> Task brief
Your answer is the lines below, exactly, from the one that contains "X0131000Y0015800D03*" through the one that contains "X0241000Y0025800D03*", both included.

>>>>>

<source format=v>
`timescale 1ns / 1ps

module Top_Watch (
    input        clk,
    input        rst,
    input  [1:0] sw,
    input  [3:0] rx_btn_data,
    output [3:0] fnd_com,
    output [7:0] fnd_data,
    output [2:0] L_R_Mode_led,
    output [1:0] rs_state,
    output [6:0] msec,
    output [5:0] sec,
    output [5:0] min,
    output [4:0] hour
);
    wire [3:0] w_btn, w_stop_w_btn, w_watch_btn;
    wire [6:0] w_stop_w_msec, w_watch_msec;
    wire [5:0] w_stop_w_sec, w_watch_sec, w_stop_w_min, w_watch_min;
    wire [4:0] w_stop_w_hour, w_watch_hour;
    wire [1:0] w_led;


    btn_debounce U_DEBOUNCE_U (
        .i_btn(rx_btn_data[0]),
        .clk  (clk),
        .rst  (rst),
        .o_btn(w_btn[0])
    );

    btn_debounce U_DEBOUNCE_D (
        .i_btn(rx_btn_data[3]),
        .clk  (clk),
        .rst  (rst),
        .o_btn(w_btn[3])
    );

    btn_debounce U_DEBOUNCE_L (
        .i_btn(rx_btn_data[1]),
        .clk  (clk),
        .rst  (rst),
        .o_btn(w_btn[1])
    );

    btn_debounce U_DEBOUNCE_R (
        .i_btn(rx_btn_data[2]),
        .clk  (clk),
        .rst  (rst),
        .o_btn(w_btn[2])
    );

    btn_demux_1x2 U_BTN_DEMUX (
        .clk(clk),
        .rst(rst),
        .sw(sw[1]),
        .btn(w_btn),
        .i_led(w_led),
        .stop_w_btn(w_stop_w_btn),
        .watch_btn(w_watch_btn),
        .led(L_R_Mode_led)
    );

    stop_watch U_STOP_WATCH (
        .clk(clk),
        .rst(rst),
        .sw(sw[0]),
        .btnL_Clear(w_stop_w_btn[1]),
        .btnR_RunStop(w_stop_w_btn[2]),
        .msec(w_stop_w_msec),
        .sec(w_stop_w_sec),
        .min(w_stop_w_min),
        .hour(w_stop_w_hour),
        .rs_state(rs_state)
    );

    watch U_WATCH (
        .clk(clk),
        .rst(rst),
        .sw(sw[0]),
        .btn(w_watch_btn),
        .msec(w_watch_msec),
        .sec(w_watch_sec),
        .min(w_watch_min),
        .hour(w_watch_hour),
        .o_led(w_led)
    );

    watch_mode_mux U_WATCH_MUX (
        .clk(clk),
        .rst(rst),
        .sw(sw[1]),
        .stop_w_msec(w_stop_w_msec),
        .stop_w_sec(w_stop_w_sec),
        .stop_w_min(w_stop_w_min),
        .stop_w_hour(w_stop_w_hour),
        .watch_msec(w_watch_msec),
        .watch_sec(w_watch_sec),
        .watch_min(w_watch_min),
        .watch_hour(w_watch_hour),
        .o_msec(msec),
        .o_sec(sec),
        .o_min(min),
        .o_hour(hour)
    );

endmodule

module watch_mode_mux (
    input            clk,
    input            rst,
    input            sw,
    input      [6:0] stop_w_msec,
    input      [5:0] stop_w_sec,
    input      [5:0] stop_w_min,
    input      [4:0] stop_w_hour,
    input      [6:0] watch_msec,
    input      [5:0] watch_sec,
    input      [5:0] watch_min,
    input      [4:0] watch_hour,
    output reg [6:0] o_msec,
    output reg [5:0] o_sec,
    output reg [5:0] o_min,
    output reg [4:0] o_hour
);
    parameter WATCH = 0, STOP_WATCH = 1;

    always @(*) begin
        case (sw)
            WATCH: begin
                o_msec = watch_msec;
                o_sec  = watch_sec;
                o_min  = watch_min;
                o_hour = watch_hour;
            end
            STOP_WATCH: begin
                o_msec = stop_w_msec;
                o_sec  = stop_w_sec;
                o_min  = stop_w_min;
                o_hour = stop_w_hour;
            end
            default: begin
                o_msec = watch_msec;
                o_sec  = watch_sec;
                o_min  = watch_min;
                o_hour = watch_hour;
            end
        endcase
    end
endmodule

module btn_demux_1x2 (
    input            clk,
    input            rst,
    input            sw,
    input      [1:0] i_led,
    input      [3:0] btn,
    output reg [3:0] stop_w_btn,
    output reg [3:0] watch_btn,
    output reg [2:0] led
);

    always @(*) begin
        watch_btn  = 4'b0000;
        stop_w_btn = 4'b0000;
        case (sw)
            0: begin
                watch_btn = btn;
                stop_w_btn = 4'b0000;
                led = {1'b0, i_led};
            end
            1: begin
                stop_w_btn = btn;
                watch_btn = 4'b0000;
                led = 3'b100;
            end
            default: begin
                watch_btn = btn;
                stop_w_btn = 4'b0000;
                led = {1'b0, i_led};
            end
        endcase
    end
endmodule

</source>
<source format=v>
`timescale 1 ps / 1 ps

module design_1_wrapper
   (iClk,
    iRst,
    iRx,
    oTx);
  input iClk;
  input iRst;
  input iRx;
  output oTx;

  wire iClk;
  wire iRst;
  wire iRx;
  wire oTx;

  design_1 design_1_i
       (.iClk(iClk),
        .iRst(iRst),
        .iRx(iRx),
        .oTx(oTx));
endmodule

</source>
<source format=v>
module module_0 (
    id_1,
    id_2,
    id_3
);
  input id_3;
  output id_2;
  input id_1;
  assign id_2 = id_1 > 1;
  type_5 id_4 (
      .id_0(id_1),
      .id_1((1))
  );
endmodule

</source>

<<<<<
>>>>>

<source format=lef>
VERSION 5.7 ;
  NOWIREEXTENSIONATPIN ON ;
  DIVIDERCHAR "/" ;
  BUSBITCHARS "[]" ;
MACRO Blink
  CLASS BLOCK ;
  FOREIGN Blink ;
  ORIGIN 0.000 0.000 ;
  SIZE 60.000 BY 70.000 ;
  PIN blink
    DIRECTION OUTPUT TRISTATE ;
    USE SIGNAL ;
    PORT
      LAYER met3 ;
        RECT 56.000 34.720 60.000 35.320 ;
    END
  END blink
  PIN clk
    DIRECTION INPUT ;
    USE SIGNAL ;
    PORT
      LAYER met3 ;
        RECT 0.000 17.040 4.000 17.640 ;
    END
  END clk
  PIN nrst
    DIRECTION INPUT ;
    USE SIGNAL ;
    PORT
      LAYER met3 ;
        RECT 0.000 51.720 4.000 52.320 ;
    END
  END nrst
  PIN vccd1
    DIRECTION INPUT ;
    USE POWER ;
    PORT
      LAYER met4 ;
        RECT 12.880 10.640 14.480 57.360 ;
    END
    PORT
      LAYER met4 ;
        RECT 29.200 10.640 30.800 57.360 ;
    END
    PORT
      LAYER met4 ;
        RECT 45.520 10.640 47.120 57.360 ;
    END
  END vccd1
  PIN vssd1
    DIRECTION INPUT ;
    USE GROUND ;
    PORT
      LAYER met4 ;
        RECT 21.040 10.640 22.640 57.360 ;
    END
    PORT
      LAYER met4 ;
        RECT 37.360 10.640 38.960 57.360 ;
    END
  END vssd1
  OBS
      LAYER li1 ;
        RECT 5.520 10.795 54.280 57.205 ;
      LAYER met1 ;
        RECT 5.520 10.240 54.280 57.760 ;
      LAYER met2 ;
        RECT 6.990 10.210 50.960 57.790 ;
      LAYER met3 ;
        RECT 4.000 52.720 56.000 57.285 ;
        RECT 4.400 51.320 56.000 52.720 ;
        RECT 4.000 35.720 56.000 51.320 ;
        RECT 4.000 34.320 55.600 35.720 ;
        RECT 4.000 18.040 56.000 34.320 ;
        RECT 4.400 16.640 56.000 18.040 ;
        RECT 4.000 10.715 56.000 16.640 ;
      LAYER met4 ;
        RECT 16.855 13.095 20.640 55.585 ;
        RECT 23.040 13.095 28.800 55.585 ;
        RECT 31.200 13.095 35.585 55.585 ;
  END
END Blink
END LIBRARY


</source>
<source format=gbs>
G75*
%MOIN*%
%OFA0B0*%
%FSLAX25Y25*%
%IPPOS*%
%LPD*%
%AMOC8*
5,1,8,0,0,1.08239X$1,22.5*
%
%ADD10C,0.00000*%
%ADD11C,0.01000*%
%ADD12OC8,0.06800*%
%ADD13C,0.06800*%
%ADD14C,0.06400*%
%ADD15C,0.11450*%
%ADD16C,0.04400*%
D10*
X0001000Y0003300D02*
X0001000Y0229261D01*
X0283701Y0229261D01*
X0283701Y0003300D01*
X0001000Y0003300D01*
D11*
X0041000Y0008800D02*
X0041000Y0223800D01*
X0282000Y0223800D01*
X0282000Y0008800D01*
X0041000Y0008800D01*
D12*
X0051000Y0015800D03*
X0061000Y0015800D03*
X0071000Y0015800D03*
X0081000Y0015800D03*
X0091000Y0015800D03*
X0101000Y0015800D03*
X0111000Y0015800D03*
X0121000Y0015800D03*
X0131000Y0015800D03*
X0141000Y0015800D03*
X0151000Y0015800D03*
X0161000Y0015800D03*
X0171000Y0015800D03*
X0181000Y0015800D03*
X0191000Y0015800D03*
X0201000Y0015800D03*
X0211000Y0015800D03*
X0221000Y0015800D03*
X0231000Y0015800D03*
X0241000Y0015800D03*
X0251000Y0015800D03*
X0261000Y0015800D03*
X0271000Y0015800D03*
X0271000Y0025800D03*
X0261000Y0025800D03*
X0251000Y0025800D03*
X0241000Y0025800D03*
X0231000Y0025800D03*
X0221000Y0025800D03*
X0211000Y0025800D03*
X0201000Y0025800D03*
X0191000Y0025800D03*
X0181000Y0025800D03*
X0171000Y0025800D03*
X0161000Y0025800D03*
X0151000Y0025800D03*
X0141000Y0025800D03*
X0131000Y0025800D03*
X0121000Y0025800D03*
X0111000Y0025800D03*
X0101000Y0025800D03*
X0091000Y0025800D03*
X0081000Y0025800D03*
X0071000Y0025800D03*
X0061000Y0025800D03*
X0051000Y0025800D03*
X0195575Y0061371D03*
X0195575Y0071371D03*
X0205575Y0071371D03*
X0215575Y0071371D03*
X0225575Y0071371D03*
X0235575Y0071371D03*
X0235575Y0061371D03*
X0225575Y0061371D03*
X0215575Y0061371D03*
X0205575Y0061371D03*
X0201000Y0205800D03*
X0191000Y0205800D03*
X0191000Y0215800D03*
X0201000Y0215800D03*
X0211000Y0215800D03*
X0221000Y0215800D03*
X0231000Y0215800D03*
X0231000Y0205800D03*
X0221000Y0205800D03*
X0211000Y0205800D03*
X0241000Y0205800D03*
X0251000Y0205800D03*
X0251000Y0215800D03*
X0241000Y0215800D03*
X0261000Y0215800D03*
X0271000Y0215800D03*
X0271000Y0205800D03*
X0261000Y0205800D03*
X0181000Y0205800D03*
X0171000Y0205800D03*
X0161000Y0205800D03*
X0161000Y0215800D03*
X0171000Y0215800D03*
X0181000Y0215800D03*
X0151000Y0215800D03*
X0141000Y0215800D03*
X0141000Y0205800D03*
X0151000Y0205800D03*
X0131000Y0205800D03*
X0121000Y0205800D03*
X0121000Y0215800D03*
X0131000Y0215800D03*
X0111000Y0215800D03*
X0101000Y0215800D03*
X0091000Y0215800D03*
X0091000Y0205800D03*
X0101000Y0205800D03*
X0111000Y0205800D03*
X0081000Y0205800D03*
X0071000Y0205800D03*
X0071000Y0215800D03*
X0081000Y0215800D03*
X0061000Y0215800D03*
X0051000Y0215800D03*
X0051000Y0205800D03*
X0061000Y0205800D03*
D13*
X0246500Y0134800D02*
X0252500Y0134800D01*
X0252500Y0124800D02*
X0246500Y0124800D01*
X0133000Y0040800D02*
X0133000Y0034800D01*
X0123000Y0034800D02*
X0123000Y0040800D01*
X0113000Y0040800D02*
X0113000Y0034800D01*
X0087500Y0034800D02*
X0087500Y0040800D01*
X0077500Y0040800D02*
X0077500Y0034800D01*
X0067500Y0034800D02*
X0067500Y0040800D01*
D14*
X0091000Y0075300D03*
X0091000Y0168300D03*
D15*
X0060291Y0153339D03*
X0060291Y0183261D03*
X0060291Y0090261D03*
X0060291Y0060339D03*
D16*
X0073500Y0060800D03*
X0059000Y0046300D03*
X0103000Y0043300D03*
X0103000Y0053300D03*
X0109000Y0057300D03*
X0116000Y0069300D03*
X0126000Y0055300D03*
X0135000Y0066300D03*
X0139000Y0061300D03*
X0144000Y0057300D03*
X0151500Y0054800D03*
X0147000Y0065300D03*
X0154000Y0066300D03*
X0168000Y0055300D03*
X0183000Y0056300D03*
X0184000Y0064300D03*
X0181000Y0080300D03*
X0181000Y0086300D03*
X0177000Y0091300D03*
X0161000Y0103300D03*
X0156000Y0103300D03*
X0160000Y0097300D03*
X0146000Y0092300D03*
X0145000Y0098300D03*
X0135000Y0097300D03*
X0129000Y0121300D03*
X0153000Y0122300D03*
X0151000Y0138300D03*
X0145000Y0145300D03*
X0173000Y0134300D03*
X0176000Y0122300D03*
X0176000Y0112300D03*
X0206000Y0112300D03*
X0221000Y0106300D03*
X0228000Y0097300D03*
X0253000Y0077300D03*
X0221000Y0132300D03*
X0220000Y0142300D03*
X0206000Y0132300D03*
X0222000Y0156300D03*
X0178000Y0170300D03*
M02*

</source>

<<<<<

> Solution to this problem
X0131000Y0015800D03*
X0141000Y0015800D03*
X0151000Y0015800D03*
X0161000Y0015800D03*
X0171000Y0015800D03*
X0181000Y0015800D03*
X0191000Y0015800D03*
X0201000Y0015800D03*
X0211000Y0015800D03*
X0221000Y0015800D03*
X0231000Y0015800D03*
X0241000Y0015800D03*
X0251000Y0015800D03*
X0261000Y0015800D03*
X0271000Y0015800D03*
X0271000Y0025800D03*
X0261000Y0025800D03*
X0251000Y0025800D03*
X0241000Y0025800D03*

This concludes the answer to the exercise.